2. I now come to the advantages of the Ingoldmells villein. He had a house and small farm on a tenure that seems to me surprisingly good and secure. As early as 1291 he held his land by a settled money rent, which, however, could be increased by 8d. an acre according to the custom of the manor upon alienation. He held at first ‘to him and to his boys.’ In 19 Edw. III the form is ‘to him and to his heirs for ever,’ which seems to bring the lord into danger of losing his villein, so the words ‘according to the custom of the manor’ are added, and a little later ‘in bondage.’ We find him claiming bond land as ‘his inheritance,’ and settling it upon his wife and children. A widow could claim her dower, a third part of her deceased husband’s lands for life. A widower held his deceased wife's lands for life by the ‘curtesy of England.’ A villein could sell or purchase bond lands, and the fines on alienation, though at first uncertain, gradually became a fixed sum of 2s. an acre.

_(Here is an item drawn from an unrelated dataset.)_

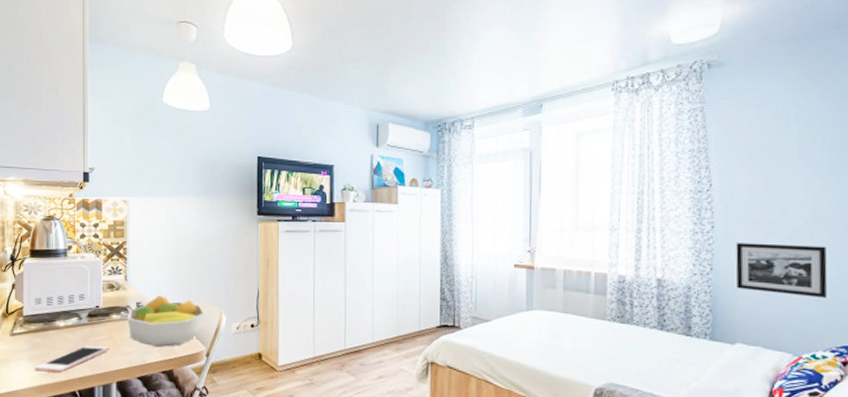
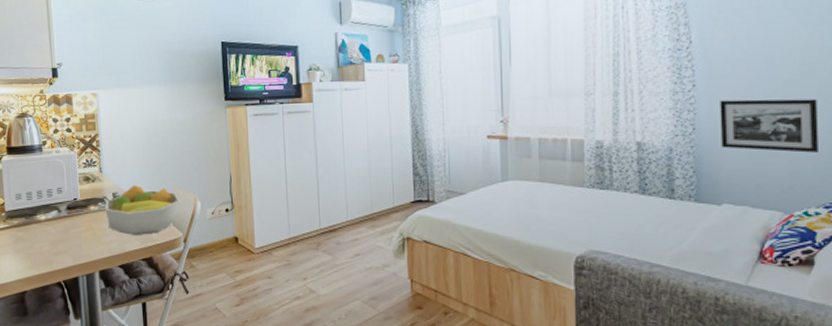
cell phone: present [35,345,110,373] -> none [20,237,90,264]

He could, and often did, purchase free land. And in the fifteenth century, if not earlier, he disposed of his land and

  1. Pp. 40, 180 and 262. Fines imposed upon villeins who had left the manor show that they had left.
  2. Duchy of Lancaster, Ministers’ Accts. (Ingoldmells &c.), Bundle 1, no. 2. 32–33 Edw. I. 20s of chevage was put upon John Taunte, chaplain, a bondman of the king, who departed by night out of the country leaving nothing behind him.